Both the build up to this war and Khamenei’s assassination involved a degree of co-operation between the American and Israeli intelligence services that is striking even for such close allies. Usually they are circumspect about sharing some of their unique capabilities. But last year, for the first time, the Americans provided the IDF with direct access to a live-feed from their surveillance satellites, having previously only handed over information on a need-to-know basis. Israel has a handful of its own satellites but their coverage is partial. “It was incredible: for the first time we could see in our own headquarters what the Americans are seeing at the same time,” says one Israeli intelligence officer.
The volume of material available to advanced signal-intelligence collectors is unprecedented. It comes not just from phones carried by targets and those around them, but from other “smart” devices, such as navigation apps and cameras installed in more recent models of cars. Both America’s and Israel’s intelligence communities have invested in artificial-intelligence tools to analyse the torrent of data that flow from these. The Americans’ access to Silicon Valley gives them a boost in this regard.
Technological advances are a mixed blessing. The prevalence of biometric passports and international-identification databases makes it more difficult for spies to take on fake identities when operating in enemy countries. With classic agent-running operations no longer possible, services such as the Mossad, Israel’s spy agency, are having to rethink their work. A breakthrough when tracking down a target is today more likely to come from an analyst sitting at a desk than an agent in the field, or at least from a combination of the two.

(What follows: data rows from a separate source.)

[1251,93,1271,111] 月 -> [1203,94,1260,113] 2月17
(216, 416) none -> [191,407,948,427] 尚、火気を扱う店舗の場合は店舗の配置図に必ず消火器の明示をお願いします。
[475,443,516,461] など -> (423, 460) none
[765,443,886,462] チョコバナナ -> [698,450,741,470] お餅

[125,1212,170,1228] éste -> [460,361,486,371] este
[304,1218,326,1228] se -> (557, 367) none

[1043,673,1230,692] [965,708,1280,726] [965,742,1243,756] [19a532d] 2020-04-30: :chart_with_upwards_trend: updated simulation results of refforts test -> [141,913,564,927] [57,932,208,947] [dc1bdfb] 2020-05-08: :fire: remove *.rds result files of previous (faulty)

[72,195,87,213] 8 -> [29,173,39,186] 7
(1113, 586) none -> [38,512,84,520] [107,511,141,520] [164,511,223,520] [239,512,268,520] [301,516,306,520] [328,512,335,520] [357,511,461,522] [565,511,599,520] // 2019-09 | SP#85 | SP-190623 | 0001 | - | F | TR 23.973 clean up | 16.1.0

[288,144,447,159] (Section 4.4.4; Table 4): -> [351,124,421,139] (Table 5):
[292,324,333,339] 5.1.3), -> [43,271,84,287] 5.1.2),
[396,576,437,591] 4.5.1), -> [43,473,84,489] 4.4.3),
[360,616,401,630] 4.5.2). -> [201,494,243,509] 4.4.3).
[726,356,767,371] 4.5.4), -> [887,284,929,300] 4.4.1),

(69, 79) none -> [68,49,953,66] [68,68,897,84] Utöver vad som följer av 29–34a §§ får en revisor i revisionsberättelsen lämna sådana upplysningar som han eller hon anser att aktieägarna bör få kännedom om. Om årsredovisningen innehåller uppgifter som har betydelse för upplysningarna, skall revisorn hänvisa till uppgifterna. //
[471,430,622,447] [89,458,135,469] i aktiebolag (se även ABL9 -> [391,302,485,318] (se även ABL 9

New ways of working may make assassination attempts more likely to succeed. In 1992 an Israeli plan to assassinate Saddam Hussein in Iraq failed after five members of a special-forces unit were killed during an exercise rehearsing the operation, highlighting the dangers of using operatives on the ground for assassinations. Such operatives remain crucial but Israel increasingly also uses fighter-jets and armed drones for assassination missions. Manipulated hardware, such as the pagers Israel used in September 2024 to kill dozens of Hizbullah’s operatives and wound many more, is another option.
Assassinations remain highly controversial and their results are uncertain. Israel has often killed the leaders of militant organisations. It eliminated an entire generation of Hamas leaders, including Sheikh Ahmed Yassin, the movement’s founder, but the organisation endured and was still able to attack Israel, culminating in the massacres of October 7th 2023. In 1992 Israeli attack helicopters assassinated Hizbullah’s leader Abbas Musawi, only to see him replaced by the much more capable Hassan Nasrallah, who over the next three decades transformed the movement into a force that dominated Lebanese politics and threatened Israel with its formidable arsenal.
Assassinating the leader of a country raises the risk still further. Khamenei’s death was never likely to yield the swift and decisive result Mr Trump desired, partly because, as pointed out by a former chief of an Israeli intelligence service, neither Israel nor America seem to have “worked out what and who comes after Khamenei”.